Aiya rummages through the bag on the counter in front of her, searching through different colors of lipstick and holds up shades to her lips, trying to decide which. 

“Mama?” 

“Hmm?” 

“The food?” 

“Yes, yes, I’ll refill our supply later...” 

Katsuko stands there for another hour, watching her mother paint her lips and eyelids, then proceed to lotion the rest of her body, then file her nails, then do her hair in a stylish bun. 

The little girl attempts to make meaningful conversation with her mother, only to be meant with short distracted answers. 

She watches as the woman picks out a sparkling gold dress that hugs her chest and hips snugly and flows down around her legs like water. 

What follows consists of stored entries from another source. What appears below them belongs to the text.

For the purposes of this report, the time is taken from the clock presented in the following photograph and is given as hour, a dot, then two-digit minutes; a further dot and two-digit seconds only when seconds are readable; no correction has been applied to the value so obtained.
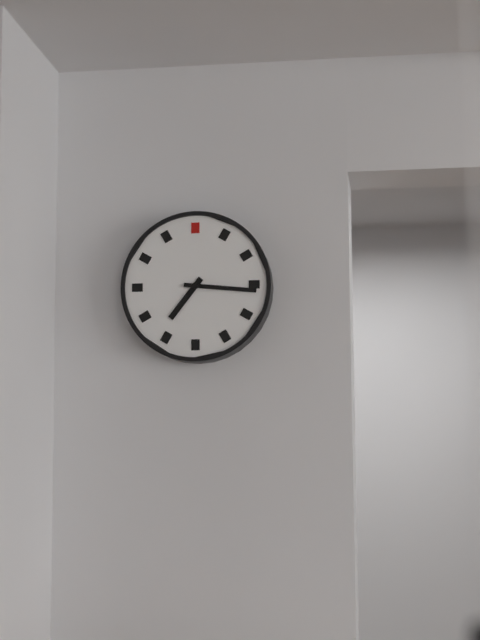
7.16
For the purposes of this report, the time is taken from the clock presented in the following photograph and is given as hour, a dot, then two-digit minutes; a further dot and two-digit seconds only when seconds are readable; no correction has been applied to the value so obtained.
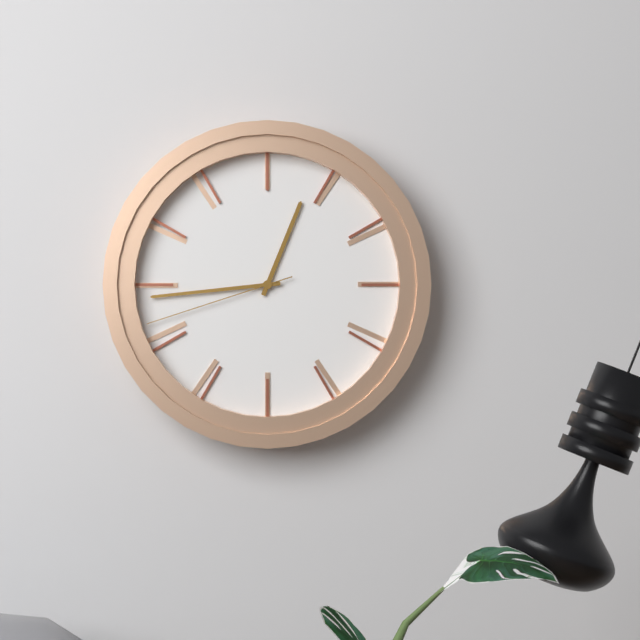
12.44.42
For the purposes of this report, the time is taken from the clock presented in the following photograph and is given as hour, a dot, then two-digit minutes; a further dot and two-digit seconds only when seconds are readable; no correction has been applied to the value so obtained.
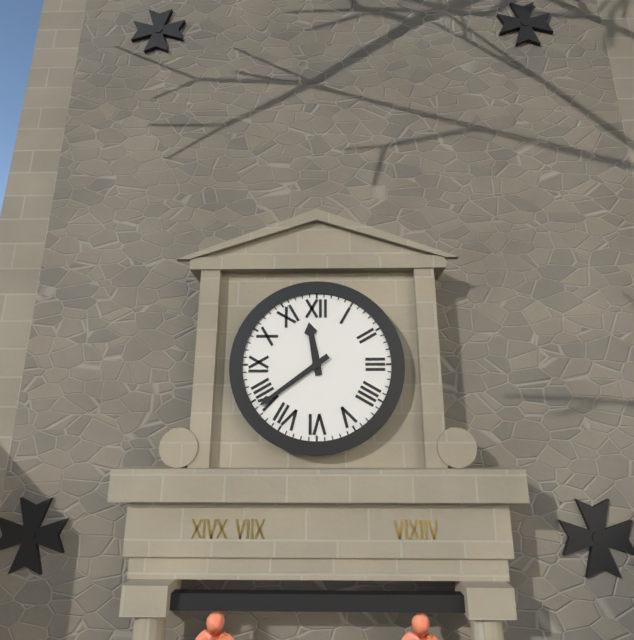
11.39
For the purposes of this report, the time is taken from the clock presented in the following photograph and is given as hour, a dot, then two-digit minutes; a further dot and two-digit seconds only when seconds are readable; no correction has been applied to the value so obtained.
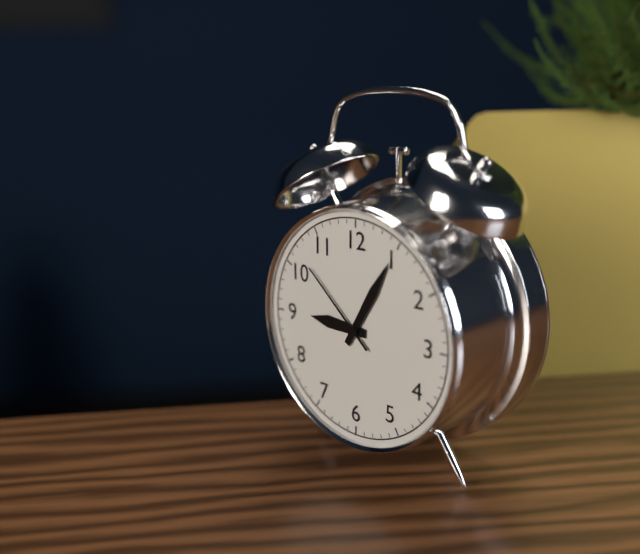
9.05.52
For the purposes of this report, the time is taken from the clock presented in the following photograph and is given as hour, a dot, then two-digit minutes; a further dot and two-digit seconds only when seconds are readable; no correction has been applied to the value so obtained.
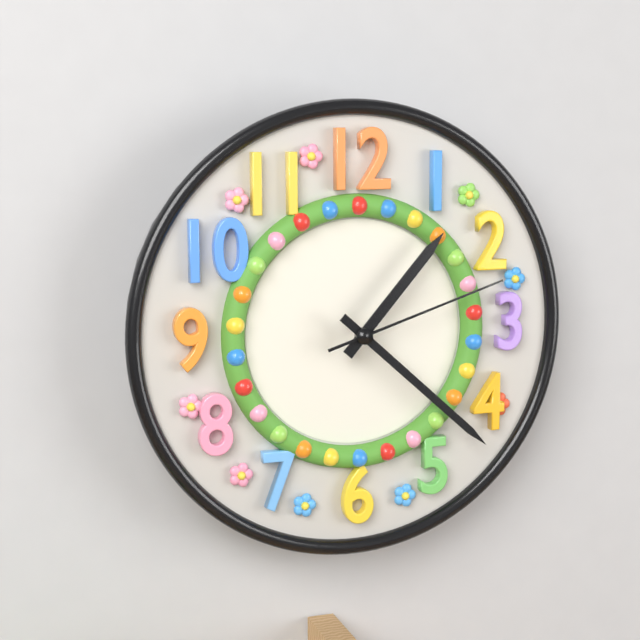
1.22.12
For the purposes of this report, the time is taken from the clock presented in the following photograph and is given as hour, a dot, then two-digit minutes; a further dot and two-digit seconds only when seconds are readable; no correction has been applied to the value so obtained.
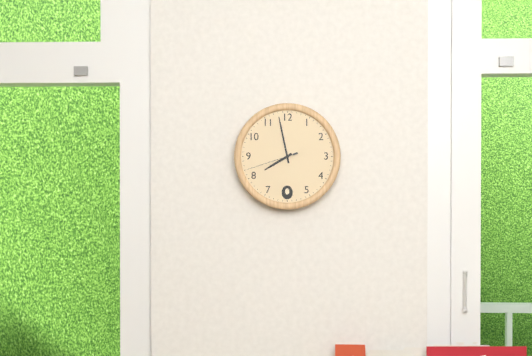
7.58.42
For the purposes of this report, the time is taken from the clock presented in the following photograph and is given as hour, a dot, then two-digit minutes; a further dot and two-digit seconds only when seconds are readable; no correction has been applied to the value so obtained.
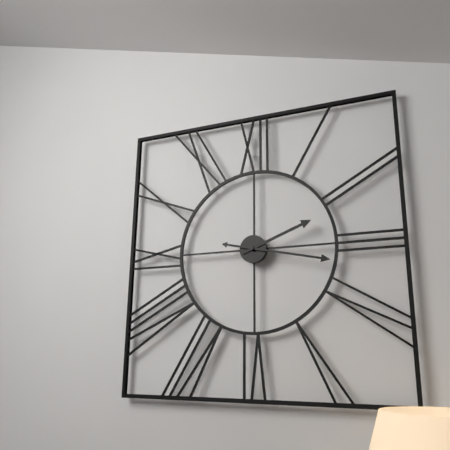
2.17
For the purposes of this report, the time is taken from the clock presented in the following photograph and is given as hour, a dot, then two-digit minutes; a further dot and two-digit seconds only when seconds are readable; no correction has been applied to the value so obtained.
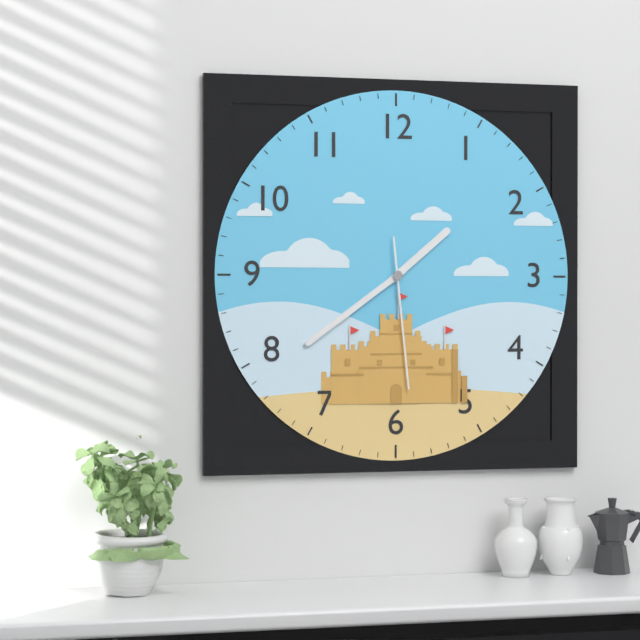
1.39.29
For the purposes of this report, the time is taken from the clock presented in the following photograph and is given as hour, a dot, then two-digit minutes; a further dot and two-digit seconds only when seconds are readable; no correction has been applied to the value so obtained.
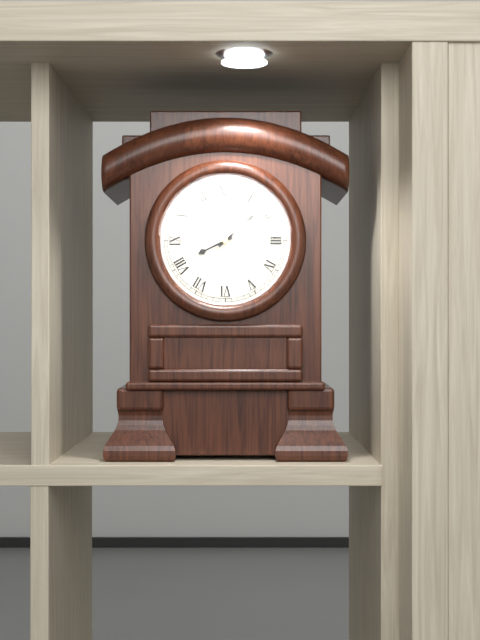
8.08
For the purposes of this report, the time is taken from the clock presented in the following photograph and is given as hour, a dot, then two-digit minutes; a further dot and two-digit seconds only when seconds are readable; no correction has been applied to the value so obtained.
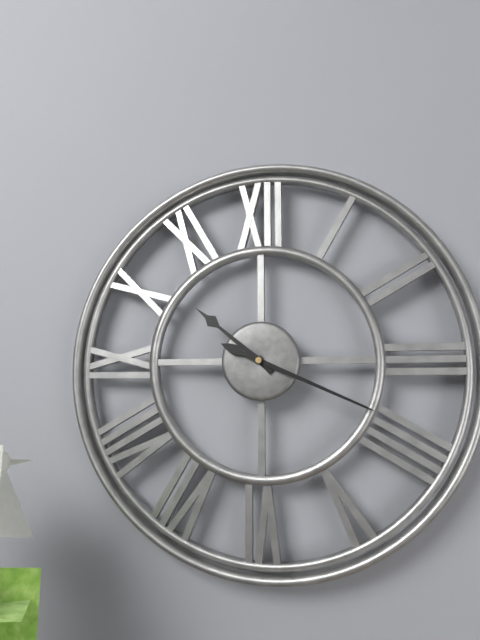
10.19
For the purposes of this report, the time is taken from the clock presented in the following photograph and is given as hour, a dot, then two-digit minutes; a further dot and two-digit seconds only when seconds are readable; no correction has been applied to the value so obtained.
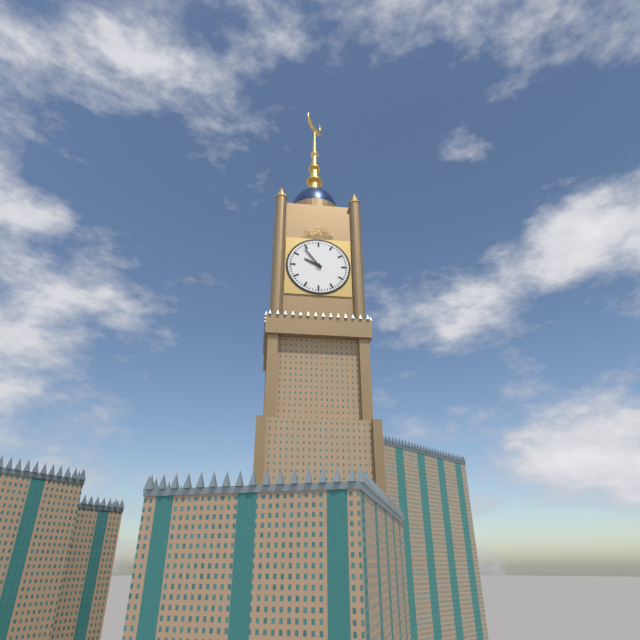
9.54
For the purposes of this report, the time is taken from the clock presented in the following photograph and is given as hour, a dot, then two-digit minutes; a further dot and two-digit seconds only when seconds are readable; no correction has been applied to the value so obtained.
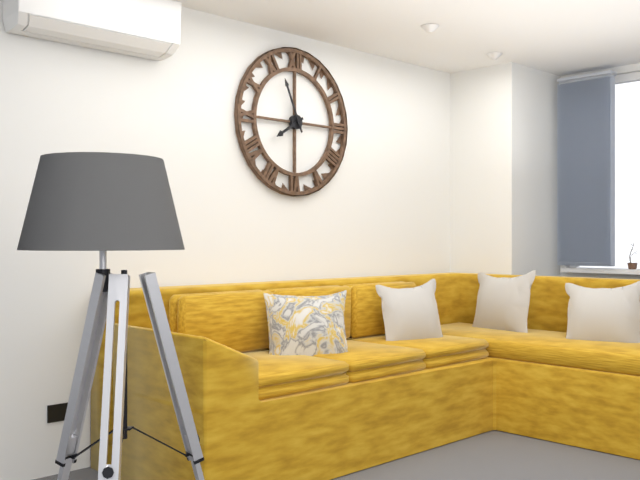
7.56
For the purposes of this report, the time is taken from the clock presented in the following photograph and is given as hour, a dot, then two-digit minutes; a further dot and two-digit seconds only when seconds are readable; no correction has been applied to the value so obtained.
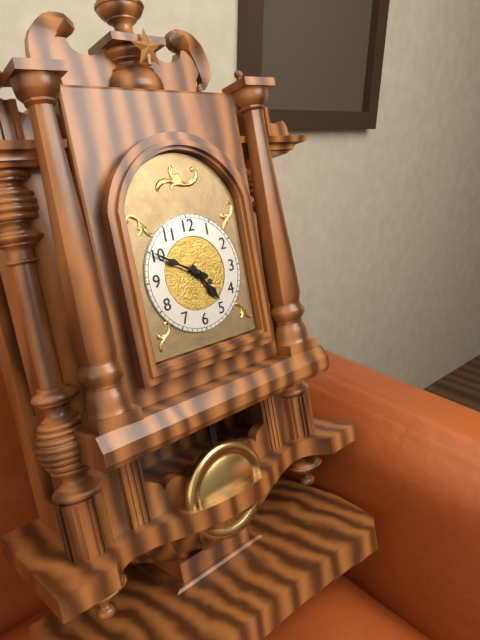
4.50
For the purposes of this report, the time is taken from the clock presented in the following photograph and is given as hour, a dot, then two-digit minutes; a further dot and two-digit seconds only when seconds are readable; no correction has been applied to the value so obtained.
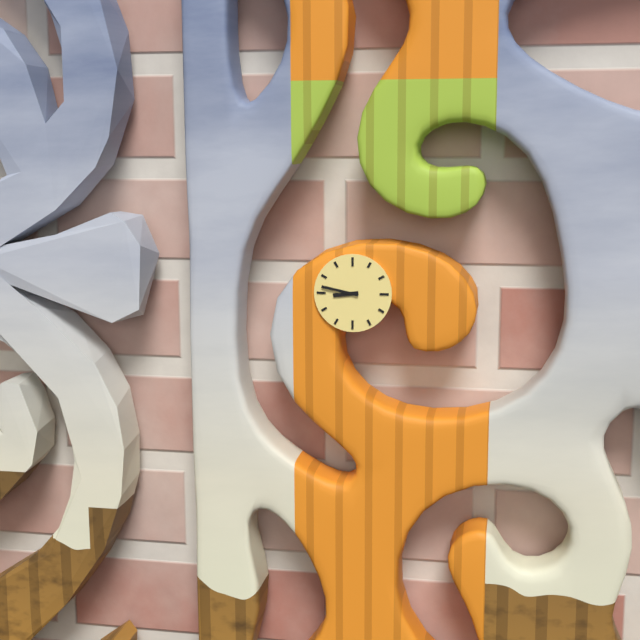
8.47
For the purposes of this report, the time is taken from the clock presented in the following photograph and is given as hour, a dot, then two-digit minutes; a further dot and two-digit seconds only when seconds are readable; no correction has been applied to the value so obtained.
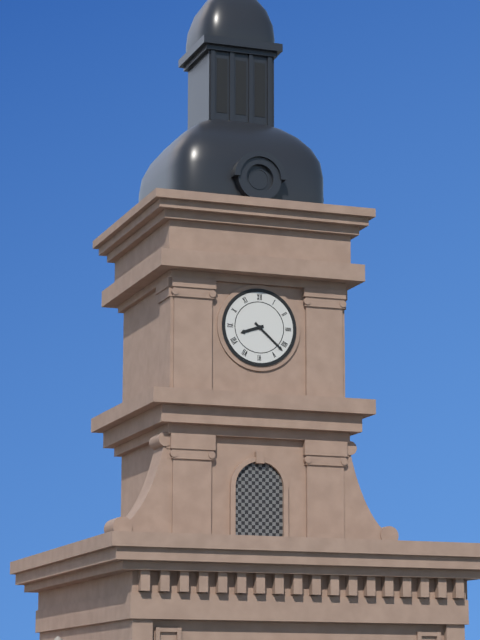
8.22
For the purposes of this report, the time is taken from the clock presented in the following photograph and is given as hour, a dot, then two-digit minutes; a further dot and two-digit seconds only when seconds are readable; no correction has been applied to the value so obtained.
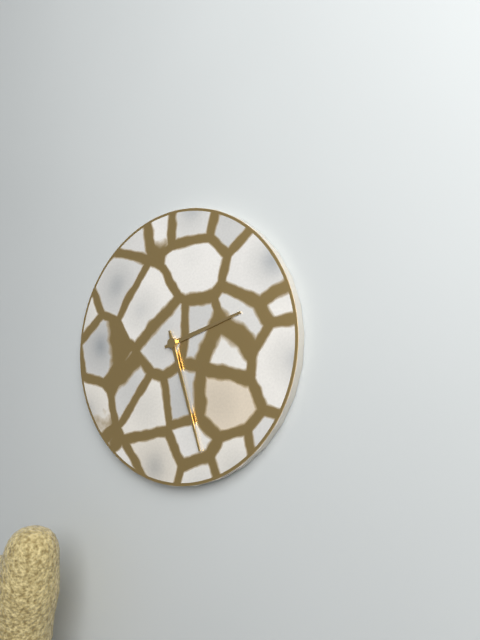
2.27
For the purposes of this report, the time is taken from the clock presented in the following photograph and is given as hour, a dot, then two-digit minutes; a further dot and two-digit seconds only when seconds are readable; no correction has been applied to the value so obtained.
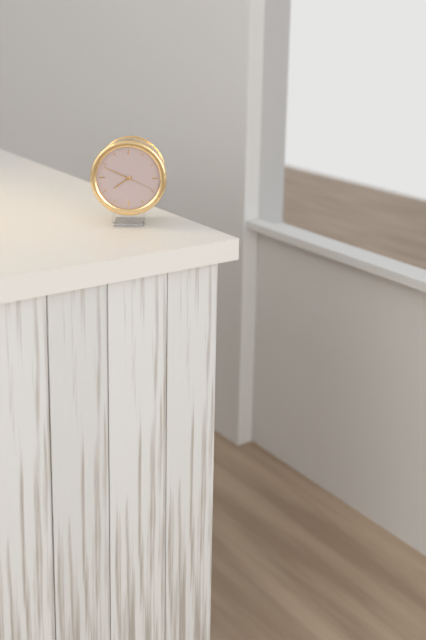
7.49
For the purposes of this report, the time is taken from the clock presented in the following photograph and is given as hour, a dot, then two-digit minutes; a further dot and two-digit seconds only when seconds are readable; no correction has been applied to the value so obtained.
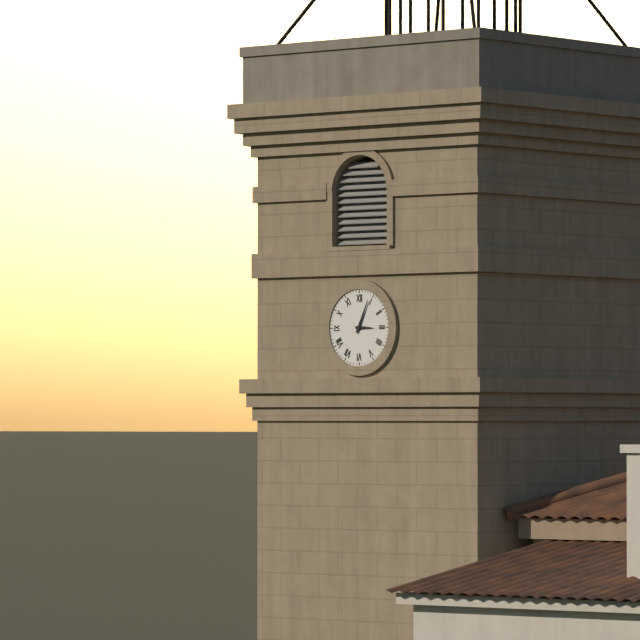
3.04
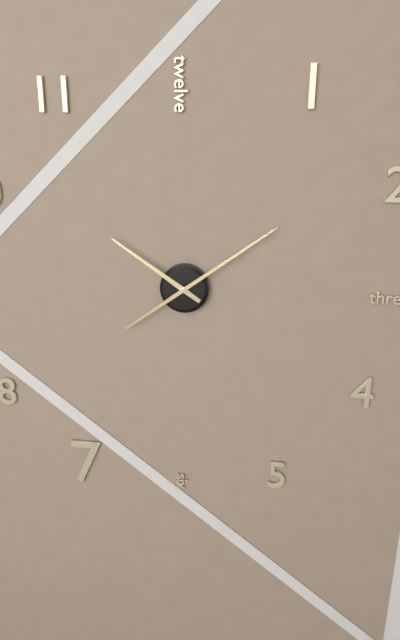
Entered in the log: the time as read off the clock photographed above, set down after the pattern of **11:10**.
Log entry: **10:09**
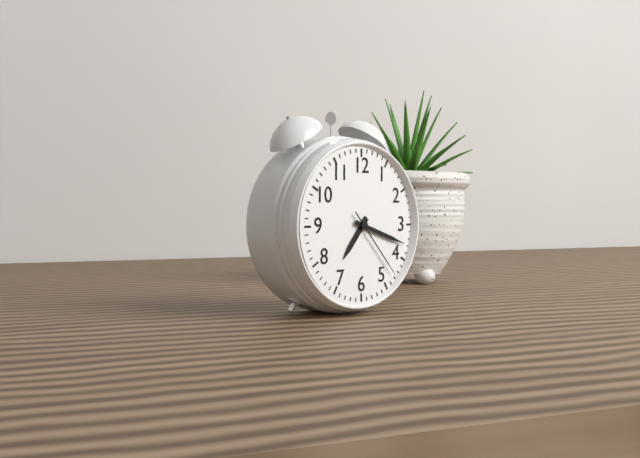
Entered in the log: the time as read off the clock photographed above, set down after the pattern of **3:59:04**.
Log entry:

Aiya is putting on matching gold dangling earrings, and Katsuko finds the words she was saying trail off as she stares at her mother. 

She is stunning, Katsuko realizes.

Has this stunning, dazzling woman always been her mother? 

The one who decided to hold a surprise party for Papa’s birthday, and made him scream girlishly when she and Katsuko jumped out? The one who was so proud when Katsuko made herself a mini statue of a bike out of twigs and acorns when Katsuko was told she couldn’t get a bike herself and race down the streets like she saw a kid her age do, instead of complaining? The one who took Katsuko hand in hand and danced clumsily with her in the kitchen to pop songs, pretending the broom was a microphone? Was this her? 

Katsuko didn’t recall her mother being that beautiful. She seemed almost untouchable now. 

It confuses Katsuko. Her mother had always been the same before: proud, adventurous, hardworking, dependable. 

“I’m going now. I’ll be back later.” Her mother says, which snaps Katsuko out of her trance. 

“Wait!” Her mother turns, and Katsuko barrels into her, hugging her tightly and burying her nose into the sparkly fabric. But it doesn’t smell the same. It doesn’t smell like Mama. 

Her mother pries her off after a moment. “I have to go now, Katsuko. Don’t wrinkle my dress.” 

“Bye, Mama.” Katsuko says softly, and then Aiya is gone. 

And Katsuko is all alone again. 

In the sudden crushing silence, the little girl goes to one of the two places she finds comfort. 

She pads into her parents’ bedroom, inhaling her father’s scent. She presses her nose to his pillow, imagining that it is actually his shirt and his stomach and him. 

But then she opens her eyes, and lifeless white cloth stares back at her. 

She sighs sadly, then notices a phone on the nightstand, her mother’s phone. She must have forgotten it.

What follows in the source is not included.